**What this exercise asks**
• A. In the article about the Moodle chatbot, which AWS service gives the search results image analysis?
• B. Write out the passage of the Moodle chatbot article between "His development, showcased" and "language learning interactions.", inclusive, keeping every word as it stands.

Matt Porritt, a Moodler, former air traffic controller, and Solutions Architect at New Zealand Moodle Partner Catalyst IT has taken a concrete first step into Moodle Chatbot territory.
His development, showcased as part of his “Find All The Things!” presentation, describes how the chatbot can be useful for general search tasks. Using our “Chatbot ingredients list,” let’s take a look at the choices made by Porritt in his exciting attempt:
Use case: General Productivity. The chatbot, which according to its maker could be “easy to integrate” across Moodle pages, could start as a “Help Center” offering global search results. Over time, it could incorporate more factors in its response (for example, Moodle Contexts) and evolve towards more robust “Natural Language Understanding,” offering more relevant answers to less standardized questions. It could even get closer to recognizing, and perhaps also eliciting, intent. Offering support for all users would also mean it would be able to reach a wider number of language learning interactions.
Business model: As a product of a Catalyst IT engineer, the company is financing its deployment, which so far has remained open and available on Porritt’s personal GitHub. We’ll have to wait and see if the Moodle Partner keeps it free, turns it into a plugin, and allows access to the learning data set. At this point, the end game is uncertain (possibly for Catalyst, too).
Development platforms: Porritt took advantage of several services offered by Amazon Web Services (AWS), starting with Lex, which is the basis of Amazon’s voice-basedassistant Alexa. Like other platforms, Lex can power chatbots in several clients, including Facebook Messenger and Slack. It is hard to tell if the chatbot would have been better through any other platform, but Lex’s advantages include being free for AWS users, seamless integration to the Services ecosystem, simplicity of use, and the ability to eventually turn the chatbot into a “skill” for Alexa.
Engines: In addition to the NLU model, Porritt adopted other tools to enhance the quality of service, including:
- Elastic Search is the service chosen to power Moodle’s Global Search. It is maintained by Catalyst and is compatible with AWS.
- Rekognition by AWS offers image analysis, allowing results to include images that correspond with the search terms within a statistical level of confidence. (See video.) The Elastic Search plugin can run Rekognition to include image analysis data into search results.
- A possible next step might involve Sentiment Analysis to try to identify the user’s emotions and respond accordingly. Porritt shows an analysis of sentiments made on a Moodle Forum using IBM Watson.
Community: According to the repository, Porritt has been the only developer since the project started about two and a half months ago. Community involvement, and user feedback in particular, is the basic ingredient needed for the chatbot to grow. It would also help define the priorities for future development, among which Porritt lists:
- Sentiment as an Intervention Trigger
- Full AI Search Engine
- Faceted (filtered) and Contextual search
- Validation and research for further scalability.

**Excerpted data**
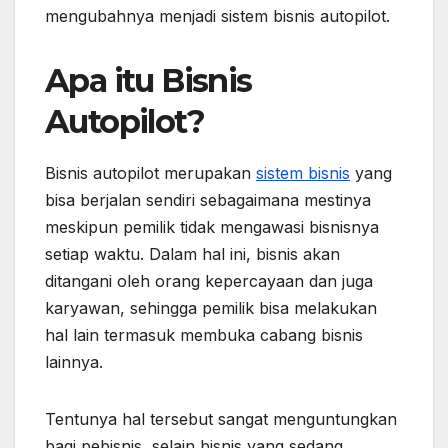
mengubahnya menjadi sistem bisnis autopilot.
Apa itu Bisnis
Autopilot?
Bisnis autopilot merupakan
sistem bisnis
yang
bisa berjalan sendiri sebagaimana mestinya
meskipun pemilik tidak mengawasi bisnisnya
setiap waktu. Dalam hal ini, bisnis akan
ditangani oleh orang kepercayaan dan juga
karyawan, sehingga pemilik bisa melakukan
hal lain termasuk membuka cabang bisnis
lainnya.
Tentunya hal tersebut sangat menguntungkan
bagi pebisnis, selain bisnis yang sedang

**Answers in order**
• A. Rekognition

• B.
His development, showcased as part of his “Find All The Things!” presentation, describes how the chatbot can be useful for general search tasks. Using our “Chatbot ingredients list,” let’s take a look at the choices made by Porritt in his exciting attempt:
Use case: General Productivity. The chatbot, which according to its maker could be “easy to integrate” across Moodle pages, could start as a “Help Center” offering global search results. Over time, it could incorporate more factors in its response (for example, Moodle Contexts) and evolve towards more robust “Natural Language Understanding,” offering more relevant answers to less standardized questions. It could even get closer to recognizing, and perhaps also eliciting, intent. Offering support for all users would also mean it would be able to reach a wider number of language learning interactions.